Sulzer Medica says it expects some 1,850 patients to have to undergo revision surgery, as a result of its ongoing recall of faulty hip implants. A Medica spokesman said the company did not expect the number of revision operations to increase significantly, because problems with the faulty implants tended to emerge within six months of surgery.This content was published on June 14, 2001 - 07:23
Medica started the recall last year after it became aware of a fault in its Inter-Op implants. Most patients affected are in the United States.
Last month the medical technology group said it was not fully insured to cover the costs of surgery to replace the faulty implants.

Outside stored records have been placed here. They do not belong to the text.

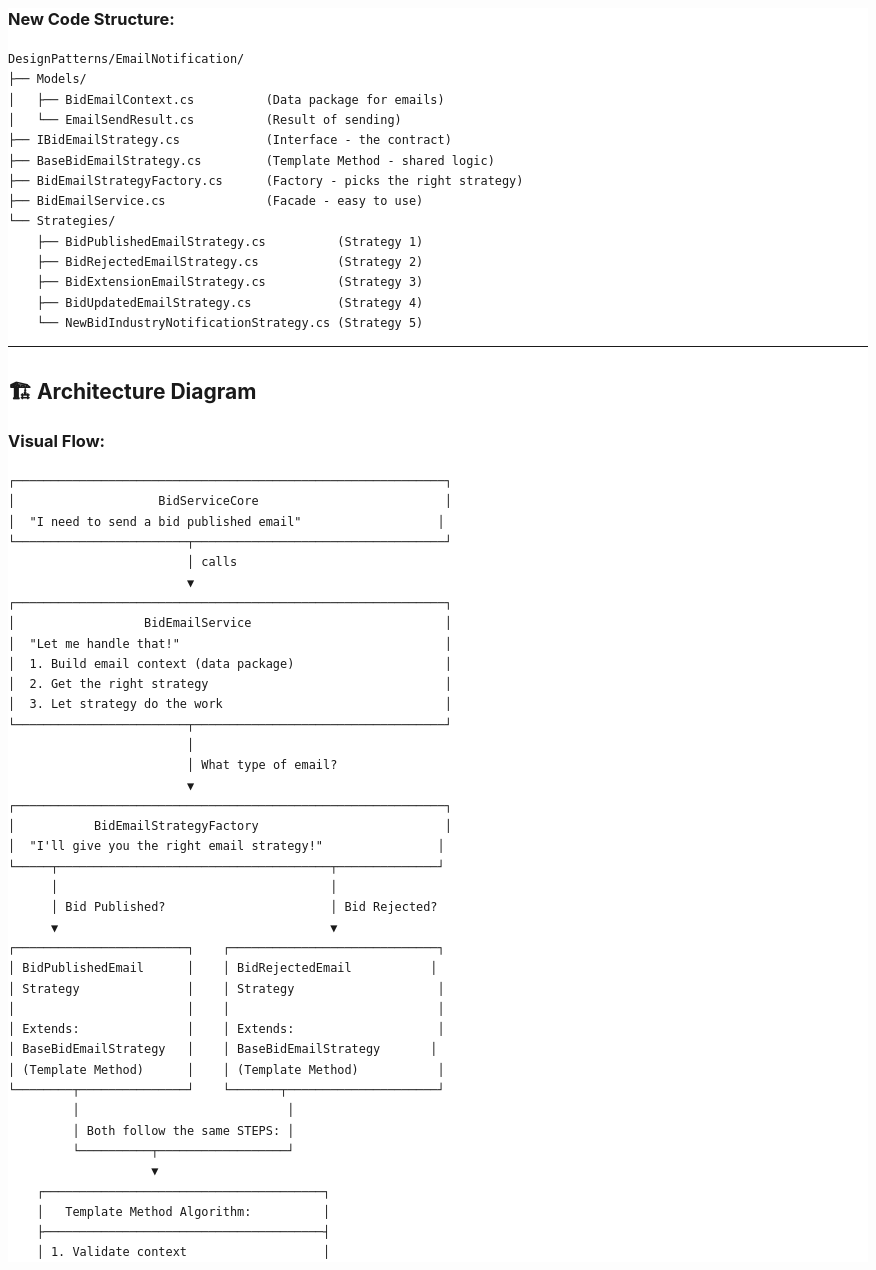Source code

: ### New Code Structure:
```
DesignPatterns/EmailNotification/
├── Models/
│   ├── BidEmailContext.cs          (Data package for emails)
│   └── EmailSendResult.cs          (Result of sending)
├── IBidEmailStrategy.cs            (Interface - the contract)
├── BaseBidEmailStrategy.cs         (Template Method - shared logic)
├── BidEmailStrategyFactory.cs      (Factory - picks the right strategy)
├── BidEmailService.cs              (Facade - easy to use)
└── Strategies/
    ├── BidPublishedEmailStrategy.cs          (Strategy 1)
    ├── BidRejectedEmailStrategy.cs           (Strategy 2)
    ├── BidExtensionEmailStrategy.cs          (Strategy 3)
    ├── BidUpdatedEmailStrategy.cs            (Strategy 4)
    └── NewBidIndustryNotificationStrategy.cs (Strategy 5)
```

---

## 🏗️ Architecture Diagram

### Visual Flow:
```
┌────────────────────────────────────────────────────────────┐
│                    BidServiceCore                          │
│  "I need to send a bid published email"                   │
└────────────────────────┬───────────────────────────────────┘
                         │ calls
                         ▼
┌────────────────────────────────────────────────────────────┐
│                  BidEmailService                           │
│  "Let me handle that!"                                     │
│  1. Build email context (data package)                     │
│  2. Get the right strategy                                 │
│  3. Let strategy do the work                               │
└────────────────────────┬───────────────────────────────────┘
                         │
                         │ What type of email?
                         ▼
┌────────────────────────────────────────────────────────────┐
│           BidEmailStrategyFactory                          │
│  "I'll give you the right email strategy!"                │
└─────┬──────────────────────────────────────┬──────────────┘
      │                                      │
      │ Bid Published?                       │ Bid Rejected?
      ▼                                      ▼
┌────────────────────────┐    ┌─────────────────────────────┐
│ BidPublishedEmail      │    │ BidRejectedEmail           │
│ Strategy               │    │ Strategy                    │
│                        │    │                             │
│ Extends:               │    │ Extends:                    │
│ BaseBidEmailStrategy   │    │ BaseBidEmailStrategy       │
│ (Template Method)      │    │ (Template Method)           │
└────────┬───────────────┘    └───────┬─────────────────────┘
         │                             │
         │ Both follow the same STEPS: │
         └──────────┬──────────────────┘
                    ▼
    ┌───────────────────────────────────────┐
    │   Template Method Algorithm:          │
    ├───────────────────────────────────────┤
    │ 1. Validate context                   │
```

A Sulzer Medica spokesman said at the time that the company was speaking to its insurers about how to proceed in the case.
Uncertainty over the cost of the recall, put by some analysts at up to SFr1 billion ($560 million), has hit shares in Sulzer Medica, pushing them to a year low of SFr131.75 on Tuesday.
Medica says it has changed its manufacturing process to prevent the problem from recurring and was checking other products as well.
By the end of April, 522 lawsuits had been filed in the US relating to problems with the implant, more than 90 per cent of them individual lawsuits.
The company has already rejected as "unjustified" allegations seeking the payment by Sulzer Orthopedics of punitive damages as a result of the product recall.
The orthopedics subsidiary, based in the city of Austin in Texas, initiated the voluntary hip replacement last December and said it would cover patients' out-of-pocket medical costs.
Switzerland's Sulzer group holds 74 per cent of Sulzer Medica. However, at the last annual general meeting, Sulzer shareholders decided to spin-off the Medica unit. This is currently being implemented according to plan for finalisation this summer.